▶ Instructions to follow:
Print the stretch of the entries below that opens with the line containing "Reading left to" and closes with the line containing "Which category has", including both of those lines and keeping every line unchanged. Leave the pictures out of your answer.

▶ Dataset excerpts:
[Start of section]
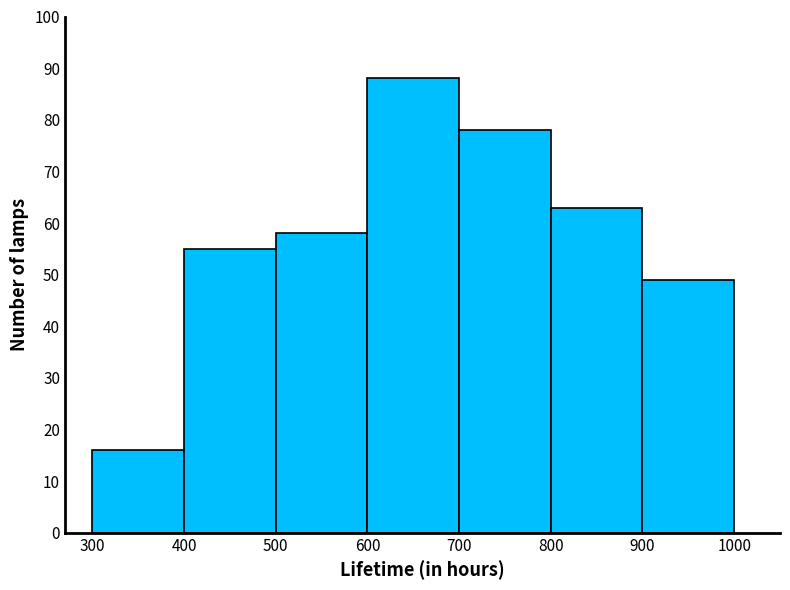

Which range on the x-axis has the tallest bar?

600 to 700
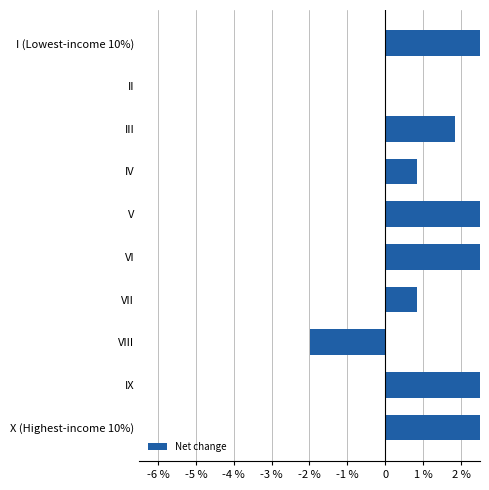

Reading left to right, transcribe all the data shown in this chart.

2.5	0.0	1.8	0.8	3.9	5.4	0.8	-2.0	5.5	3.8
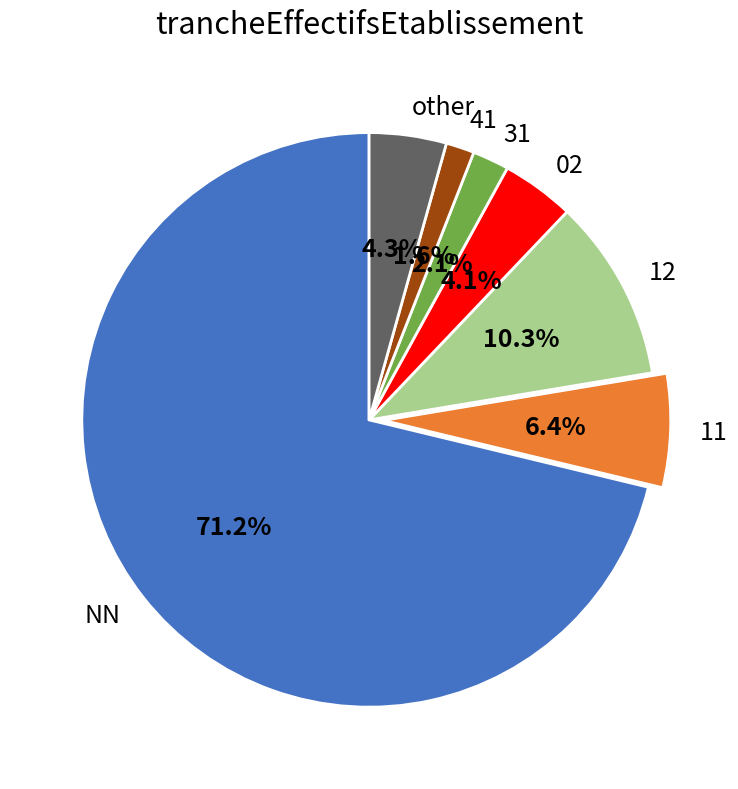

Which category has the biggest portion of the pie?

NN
[End of section]
[Start of section]
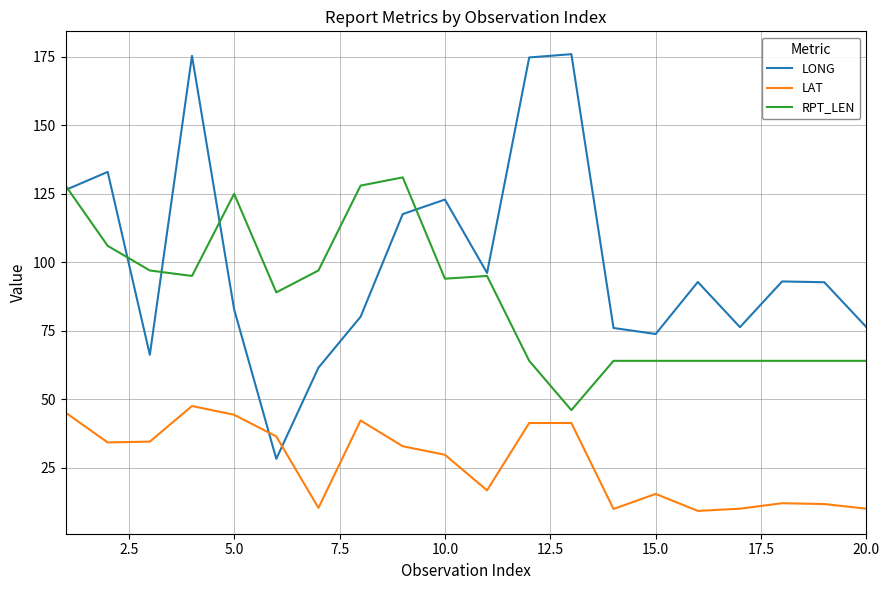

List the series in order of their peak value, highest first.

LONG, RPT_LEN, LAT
[End of section]
▶ Response to this exercise:
Reading left to right, transcribe all the data shown in this chart.

2.5	0.0	1.8	0.8	3.9	5.4	0.8	-2.0	5.5	3.8

Which category has the biggest portion of the pie?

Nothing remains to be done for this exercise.